Невероятные представления Павла о проклятом Адама, которого Баньян описывает как пилигрима, несущего на спине великое бремя греха, соответствуют фундаментальным условиям эволюции, которые заключаются в том, что жизнь (в том числе человеческая) непрерывно развивается и потому вынуждена неизменно стыдиться себя, и своего настоящего, и своего прошлого. Пилигрим Баньяна желает избавиться от обузы своих грехов; но ещё ему хочется достигнуть «того сияющего света»; и когда, наконец, его бремя падает ко Гробу Господню, его паломничество ещё не закончено, а тяжкие испытания по- прежнему ждут его впереди. Его совесть всё ещё неспокойна; «первородный грех» всё ещё мучит его; и его приключения с великаном по имени Отчаяние, швыряющим его в темницу Замка Сомнения (откуда ему удаётся улизнуть при помощи отмычки) — страшнее всего, что встречал он, когда обуза ещё лежала у него на спине. Таким образом, аллегория Баньяна о человеческой природе пересекается с Павловским богословием в сотне мест. Его теологическая аллегория — Священная Война с её полчищем избранных скептиков и коней, «на которых скакали реформад », — по большей части абсурдна, невероятна и (кроме разве что тех пассажей, в которых старый поэтичный Адам в мгновение ока становится лучшим из сальвационистских богословов) вряд ли удобочитаема.

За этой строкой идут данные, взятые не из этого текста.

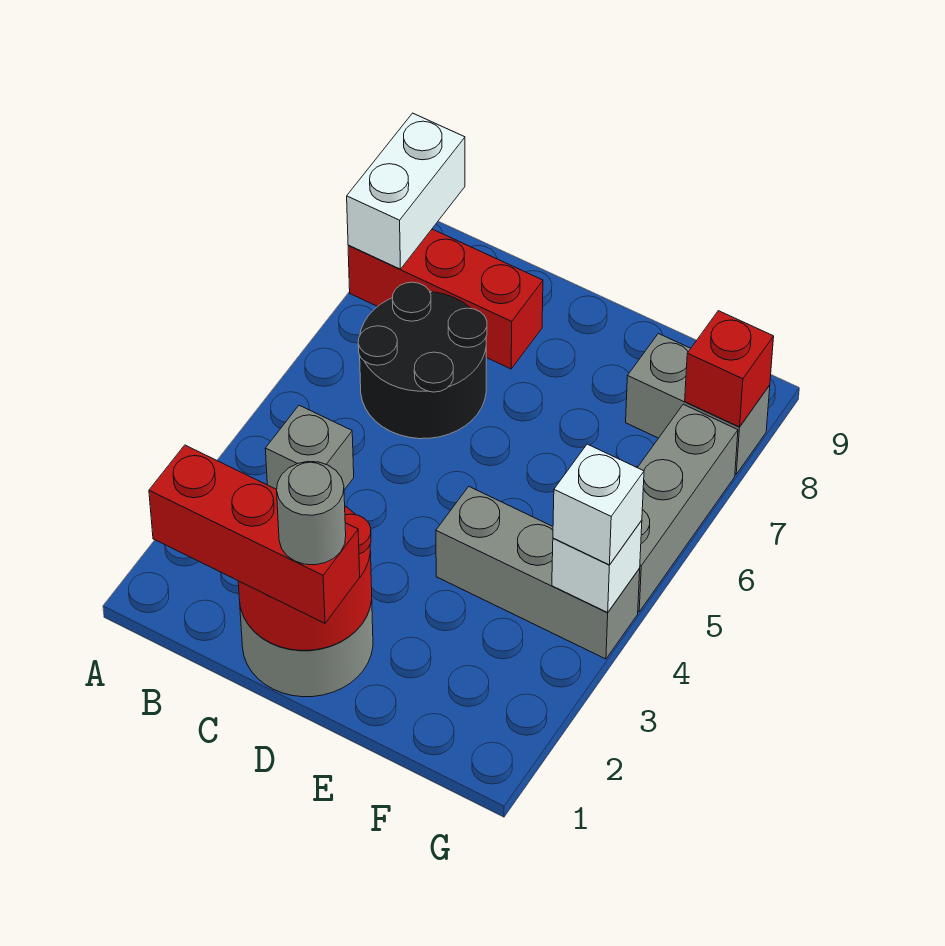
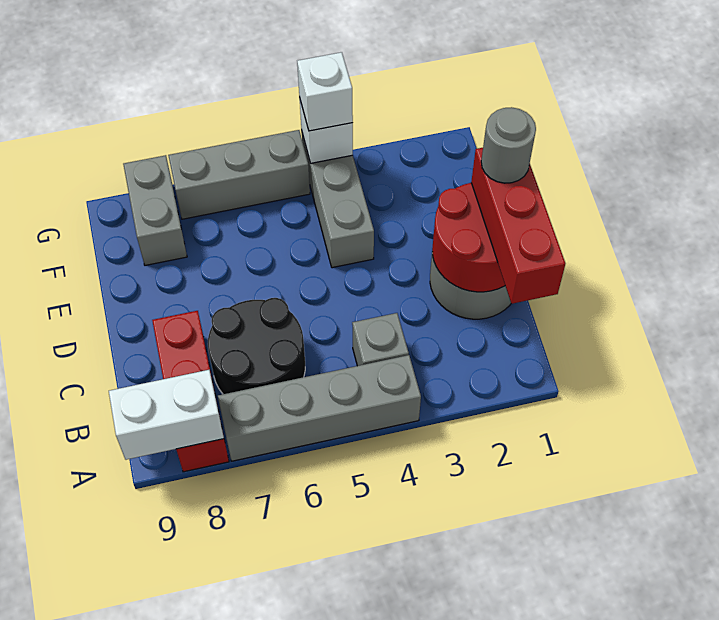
none -> grey brick A4:A7 level 1
red brick G8 level 2 -> none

Теория Павла о первородном грехе была, в некоторой степени, идиосинкратичной. Павел уверенно говорит нам, что нашёл превосходный способ избегнуть греховности секса в практике целибата; но он признаёт (довольно высокомерно), что в этом отношении он не подобен остальным людям, и добавляет, что лучше им вступить в брак, нежели разжигаться, допуская таким образом, что (хотя брак и может привести к тому, что желание угодить жене или мужу окажется выше желания угодить Богу) озабоченность неудовлетворённым желанием всё же может оказаться куда более безбожной, нежели озабоченность семейными привязанностями. Эта точка зрения неизбежно заставляла его настаивать на том, что жена — скорее рабыня, нежели партнёр; что её настоящая обязанность — не искать мужской любви и понимания, а, напротив, позволять мужу посвятить их Богу, освобождая его от всяческой заботы о сексе точно так же, как своими способностями в качестве экономки и кухарки — от заботы о хлебе насущном: простым удовлетворением его аппетитов. Подобное рабство тоже можно прагматично оправдать действенной эффективностью; но она делает Павла вечным врагом Женщины. По стечению обстоятельств это привело ко множеству нелепых домыслов о личности Павла и обстоятельствах его жизни со стороны чрезмерно озабоченных сексом людей, воспринимающих холостяка как своего рода чудовище. Они забывают, что не только всё духовенство, официальное и неофициальное (от Павла до Карлайл и Рёскина), бросали вызов тирании секса, но и огромное количество простых граждан обоих полов (добровольно или под давлением легко преодолимых обстоятельств) берегло силы для не столь примитивной деятельности.